India’s Arjun Singh and Naomi Amalsadiwala reach BIDV Cup final in Vietnam
Singh and Amalsadiwala stunned Quang Duong’s side 11-6, 11-2, then swept Richard Livornese and Megan Fudge to book the BIDV Cup final.

Arjun Singh and Naomi Amalsadiwala turned the BIDV Cup 2026 into an Indian breakthrough story in Vietnam, stringing together back-to-back upsets to reach the Pro Mixed Doubles final. After knocking out Quang Duong and Shelby Bates 11-6, 11-2 in the quarterfinals, the Indian pair kept rolling and beat Richard Livornese and Megan Fudge in straight games in the semifinal at Tân M in Ho Chi Minh City.
The scale of the run mattered as much as the scoreline. Quang Duong is one of Asia’s most recognizable pickleball names, and the DUPR Asia men’s doubles rankings updated May 11, 2026, put him No. 2 in the continent, behind only Yuta Funemizu. Singh, by comparison, sat 34th in those same rankings. That gap made the quarterfinal result a clear statement, and the semifinal win suggested the first upset was not a fluke but the start of a genuine push toward the top tier.

The BIDV Cup was part of the D-Joy Pickleball Tour’s Leg 2 in Vietnam, a setting that has become increasingly important as Asian pickleball expands beyond exhibition status and into a more competitive regional circuit.
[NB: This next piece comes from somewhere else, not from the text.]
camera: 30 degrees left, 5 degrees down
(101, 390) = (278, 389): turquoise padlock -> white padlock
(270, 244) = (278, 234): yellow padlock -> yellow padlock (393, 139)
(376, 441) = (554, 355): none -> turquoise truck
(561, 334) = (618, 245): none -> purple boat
For India, the timing was especially notable. Singh and Amalsadiwala did not just survive a deep draw full of established names; they controlled it, beating a pair with elite pedigree in Quang Duong and Shelby Bates, then backing it up against another experienced international team.
The semifinal carried extra weight because of the names on the other side of the net. Megan Fudge’s bio says she has played pickleball since 2021 and has collected 84 pro medals, including gold at the English Open and Indian Open and silver at the US Open in 2023 and 2024. Richard Livornese Jr. and Fudge had also been tracked as a mixed-doubles pair, which only added to the significance of Singh and Amalsadiwala’s straight-games finish.
The larger picture is unmistakable. Vietnam hosted one of the region’s sharpest measuring sticks, and India left it looking more capable of challenging Asia’s established elite. With the final secured, Singh and Amalsadiwala had already altered the conversation around where the next real threat in Asian pickleball might come from.